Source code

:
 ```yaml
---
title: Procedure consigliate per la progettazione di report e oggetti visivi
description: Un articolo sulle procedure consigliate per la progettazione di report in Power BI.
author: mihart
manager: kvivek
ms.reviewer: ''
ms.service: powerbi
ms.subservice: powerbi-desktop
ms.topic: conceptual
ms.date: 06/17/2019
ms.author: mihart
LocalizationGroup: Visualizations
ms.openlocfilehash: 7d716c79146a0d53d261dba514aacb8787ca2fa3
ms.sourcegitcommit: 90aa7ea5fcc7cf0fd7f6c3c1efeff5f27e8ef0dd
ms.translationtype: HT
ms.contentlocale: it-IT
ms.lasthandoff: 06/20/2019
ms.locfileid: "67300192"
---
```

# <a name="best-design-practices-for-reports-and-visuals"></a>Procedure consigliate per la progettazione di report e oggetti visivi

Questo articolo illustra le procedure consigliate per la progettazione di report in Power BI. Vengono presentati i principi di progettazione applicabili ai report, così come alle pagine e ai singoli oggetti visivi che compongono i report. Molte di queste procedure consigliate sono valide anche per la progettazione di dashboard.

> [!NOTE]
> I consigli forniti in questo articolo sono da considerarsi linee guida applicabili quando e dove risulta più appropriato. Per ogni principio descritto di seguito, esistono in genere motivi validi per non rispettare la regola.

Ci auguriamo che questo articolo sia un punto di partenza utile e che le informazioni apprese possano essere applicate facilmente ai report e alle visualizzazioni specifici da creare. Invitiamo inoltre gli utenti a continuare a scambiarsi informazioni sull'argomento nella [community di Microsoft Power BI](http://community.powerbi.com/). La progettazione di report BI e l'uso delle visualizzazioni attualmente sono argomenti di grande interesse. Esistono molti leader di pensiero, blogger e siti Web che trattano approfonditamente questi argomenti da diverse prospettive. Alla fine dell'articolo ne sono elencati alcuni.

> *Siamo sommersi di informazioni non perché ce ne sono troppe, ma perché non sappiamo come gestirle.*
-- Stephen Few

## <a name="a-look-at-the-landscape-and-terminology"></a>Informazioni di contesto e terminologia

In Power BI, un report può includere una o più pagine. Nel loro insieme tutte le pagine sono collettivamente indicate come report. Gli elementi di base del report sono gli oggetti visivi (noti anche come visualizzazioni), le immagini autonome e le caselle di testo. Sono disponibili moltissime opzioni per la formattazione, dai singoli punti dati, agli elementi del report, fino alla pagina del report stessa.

» **Exercise**
Every line of the material should come back unchanged.

» **Response to this exercise**
Source code

:
 ```yaml
---
title: Procedure consigliate per la progettazione di report e oggetti visivi
description: Un articolo sulle procedure consigliate per la progettazione di report in Power BI.
author: mihart
manager: kvivek
ms.reviewer: ''
ms.service: powerbi
ms.subservice: powerbi-desktop
ms.topic: conceptual
ms.date: 06/17/2019
ms.author: mihart
LocalizationGroup: Visualizations
ms.openlocfilehash: 7d716c79146a0d53d261dba514aacb8787ca2fa3
ms.sourcegitcommit: 90aa7ea5fcc7cf0fd7f6c3c1efeff5f27e8ef0dd
ms.translationtype: HT
ms.contentlocale: it-IT
ms.lasthandoff: 06/20/2019
ms.locfileid: "67300192"
---
```

# <a name="best-design-practices-for-reports-and-visuals"></a>Procedure consigliate per la progettazione di report e oggetti visivi

Questo articolo illustra le procedure consigliate per la progettazione di report in Power BI. Vengono presentati i principi di progettazione applicabili ai report, così come alle pagine e ai singoli oggetti visivi che compongono i report. Molte di queste procedure consigliate sono valide anche per la progettazione di dashboard.

> [!NOTE]
> I consigli forniti in questo articolo sono da considerarsi linee guida applicabili quando e dove risulta più appropriato. Per ogni principio descritto di seguito, esistono in genere motivi validi per non rispettare la regola.

Ci auguriamo che questo articolo sia un punto di partenza utile e che le informazioni apprese possano essere applicate facilmente ai report e alle visualizzazioni specifici da creare. Invitiamo inoltre gli utenti a continuare a scambiarsi informazioni sull'argomento nella [community di Microsoft Power BI](http://community.powerbi.com/). La progettazione di report BI e l'uso delle visualizzazioni attualmente sono argomenti di grande interesse. Esistono molti leader di pensiero, blogger e siti Web che trattano approfonditamente questi argomenti da diverse prospettive. Alla fine dell'articolo ne sono elencati alcuni.

> *Siamo sommersi di informazioni non perché ce ne sono troppe, ma perché non sappiamo come gestirle.*
-- Stephen Few

## <a name="a-look-at-the-landscape-and-terminology"></a>Informazioni di contesto e terminologia

In Power BI, un report può includere una o più pagine. Nel loro insieme tutte le pagine sono collettivamente indicate come report. Gli elementi di base del report sono gli oggetti visivi (noti anche come visualizzazioni), le immagini autonome e le caselle di testo. Sono disponibili moltissime opzioni per la formattazione, dai singoli punti dati, agli elementi del report, fino alla pagina del report stessa.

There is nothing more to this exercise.